Traceback (most recent call last): File "train.py", line 98, in run_with_profiler(main, config) if config["profile"] else main(config) File "train.py", line 71, in main train(config, ds_loader, save_weights=True) File "train.py", line 34, in train model.fit(data_loader) File "C:\SubTab\src\model.py", line 116, in fit self.update_autoencoder(x_tilde_list, Xorig) File "C:\SubTab\src\model.py", line 233, in update_autoencoder tloss, closs, rloss, zloss = self.joint_loss(z, Xrecon, Xorig) File "C:.conda\envs\modelling-dev\lib\site-packages\torch\nn\modules\module.py", line 1110, in _call_impl return forward_call(*input, kwargs) File "C:\SubTab\utils\loss_functions.py", line 144, in forward recon_loss = getMSEloss(xrecon, xorig) if self.options["reconstruction"] else getBCELoss(xrecon, xorig) File "C:\SubTab\utils\loss_functions.py", line 38, in getBCELoss return F.binary_cross_entropy(prediction, label, reduction='sum') / bs File "C:.conda\envs\modelling-dev\lib\site-packages\torch\nn\functional.py", line 3065, in binary_cross_entropy return torch._C._nn.binary_cross_entropy(input, target, weight, reduction_enum) RuntimeError: all elements of input should be between 0 and 1**

After printing the first input I notice that some predictions have small negative values which breaks the calculation of the Binary cross entropy loss.

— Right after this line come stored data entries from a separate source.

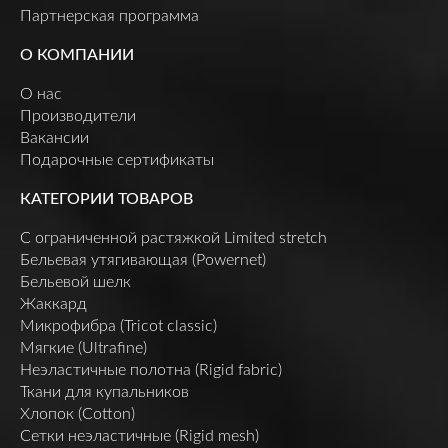
Партнерская программа
О КОМПАНИИ
О нас
Производители
Вакансии
Подарочные сертификаты
КАТЕГОРИИ ТОВАРОВ
C ограниченной растяжкой Limited stretch
Бельевая утягивающая (Powernet)
Бельевой шелк
Жаккард
Микрофибра (Tricot classic)
Мягкие (Ultrafine)
Неэластичные полотна (Rigid fabric)
Ткани для купальников
Хлопок (Cotton)
Сетки неэластичные (Rigid mesh)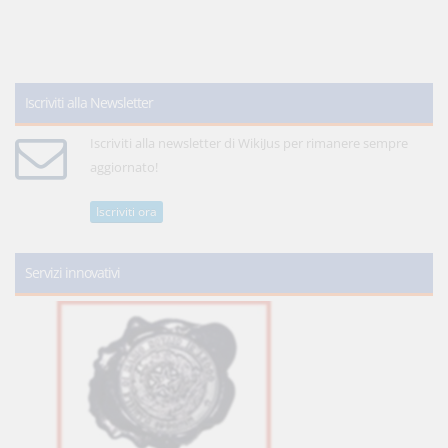
Iscriviti alla Newsletter
Iscriviti alla newsletter di WikiJus per rimanere sempre
aggiornato!
Iscriviti ora
Servizi innovativi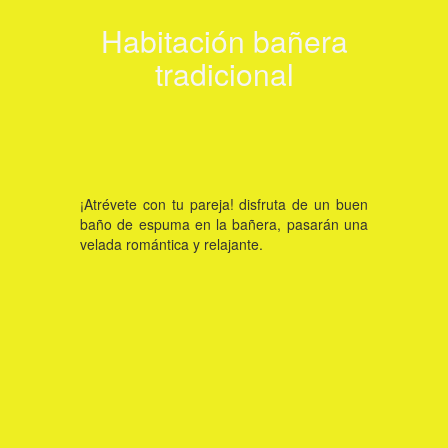
Ver habitación
Habitación bañera
tradicional
Click aquí
¡Atrévete con tu pareja! disfruta de un buen
baño de espuma en la bañera, pasarán una
velada romántica y relajante.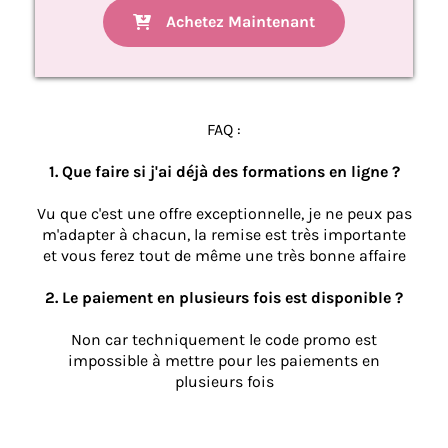
Achetez Maintenant
FAQ :
1. Que faire si j'ai déjà des formations en ligne ?
Vu que c'est une offre exceptionnelle, je ne peux pas
m'adapter à chacun, la remise est très importante
et vous ferez tout de même une très bonne affaire
2. Le paiement en plusieurs fois est disponible ?
Non car techniquement le code promo est
impossible à mettre pour les paiements en
plusieurs fois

ex. ensor([[ 0.0011, 0.0684, 0.0063, ..., 0.0269, -0.1042, 0.0020], [-0.0473, -0.0807, 0.0676, ..., -0.0229, -0.1546, 0.0397], [-0.0291, 0.0879, 0.0631, ..., 0.0322, -0.0247, 0.0595], ..., [ 0.0105, 0.1674, 0.0220, ..., -0.0655, -0.1474, -0.1166], [-0.0297, 0.0714, 0.0102, ..., -0.0438, -0.0500, 0.0241], [ 0.0124, 0.1329, 0.0307, ..., -0.0530, -0.0293, 0.0392]], grad_fn=)

Is there something I am doing wrong? Thank you in advance for your help.

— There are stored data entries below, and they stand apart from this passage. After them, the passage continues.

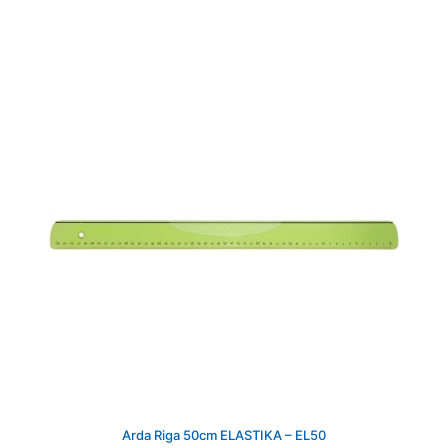
Arda Riga 50cm ELASTIKA – EL50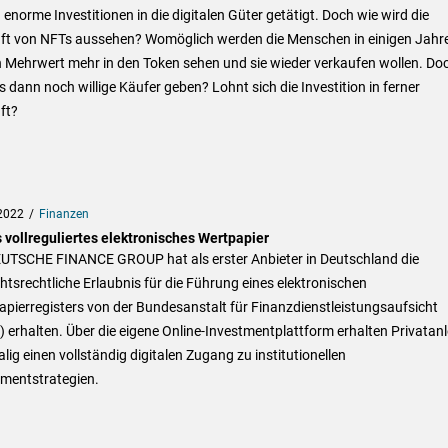
enorme Investitionen in die digitalen Güter getätigt. Doch wie wird die
ft von NFTs aussehen? Womöglich werden die Menschen in einigen Jahr
n Mehrwert mehr in den Token sehen und sie wieder verkaufen wollen. Do
s dann noch willige Käufer geben? Lohnt sich die Investition in ferner
ft?
2022
Finanzen
 vollreguliertes elektronisches Wertpapier
EUTSCHE FINANCE GROUP hat als erster Anbieter in Deutschland die
htsrechtliche Erlaubnis für die Führung eines elektronischen
pierregisters von der Bundesanstalt für Finanzdienstleistungsaufsicht
) erhalten. Über die eigene Online-Investmentplattform erhalten Privatan
lig einen vollständig digitalen Zugang zu institutionellen
tmentstrategien.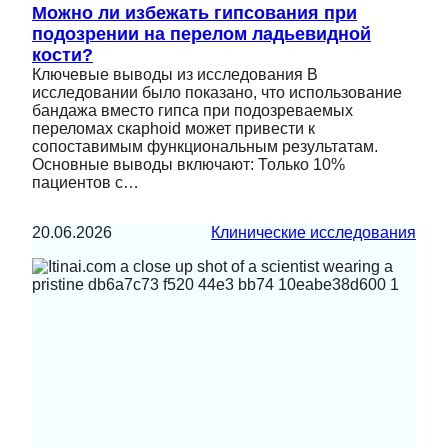
Можно ли избежать гипсования при
подозрении на перелом ладьевидной
кости?
Ключевые выводы из исследования В
исследовании было показано, что использование
бандажа вместо гипса при подозреваемых
переломах скaphoid может привести к
сопоставимым функциональным результатам.
Основные выводы включают: Только 10%
пациентов с…
20.06.2026
Клинические исследования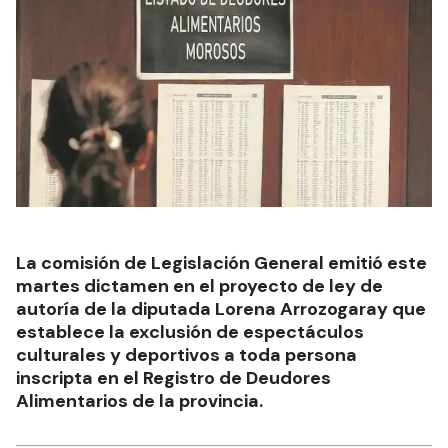
La comisión de Legislación General emitió este
martes dictamen en el proyecto de ley de
autoría de la diputada Lorena Arrozogaray que
establece la exclusión de espectáculos
culturales y deportivos a toda persona
inscripta en el Registro de Deudores
Alimentarios de la provincia.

talipucar commented 2 years ago

Hi evgeniael,

Thanks for your kind words. Regarding the issue, please look at line 143 in "utils > loss_functions.py"

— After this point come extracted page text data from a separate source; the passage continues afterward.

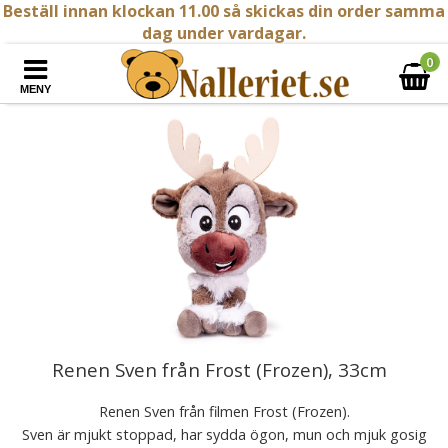
Beställ innan klockan 11.00 så skickas din order samma
dag under vardagar.
0
MENY
Renen Sven från Frost (Frozen), 33cm
Renen Sven från filmen Frost (Frozen).
Sven är mjukt stoppad, har sydda ögon, mun och mjuk gosig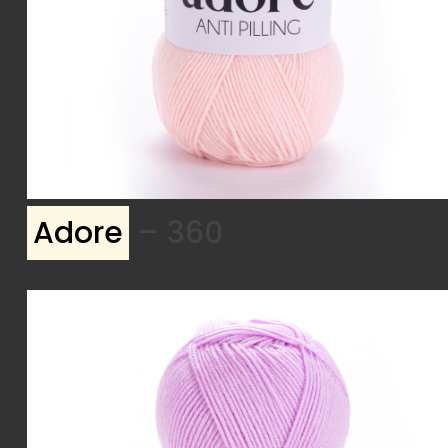
Adore
– 360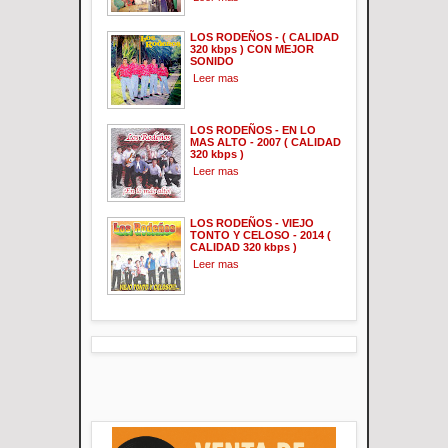
LOS RODEÑOS - ( CALIDAD
320 kbps ) CON MEJOR
SONIDO
Leer mas
LOS RODEÑOS - EN LO
MAS ALTO - 2007 ( CALIDAD
320 kbps )
Leer mas
LOS RODEÑOS - VIEJO
TONTO Y CELOSO - 2014 (
CALIDAD 320 kbps )
Leer mas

 recon_loss = getMSEloss(xrecon, xorig) if self.options["reconstruction"] else getBCELoss(xrecon, xorig)

Since you set the "reconstruction: False" in the config, it still computes the reconstruction loss by using cross-entropy loss. To fix this, you can change the code to the following:

recon_loss = getMSEloss(xrecon, xorig) if self.options["reconstruction"] else 0

Hopefully, this will resolve your issue. Keep in mind that , in this case, you would still have a decoder in your network architecture although it would not be trained. You can choose to comment out the decoder in AEWrapper in model_utils.py, or add an "if" condition there.

Please bear in mind that I did run the contrastive-only condition only for an ablation study and I did not think that it would be used in practice since contrastive loss alone may not be effective for data with binary classes (especially if they are highly imbalanced), which is a very common setting in tabular data.

I will close this issue, but please feel free to re-open it if the problem is not resolved, or you have further issues.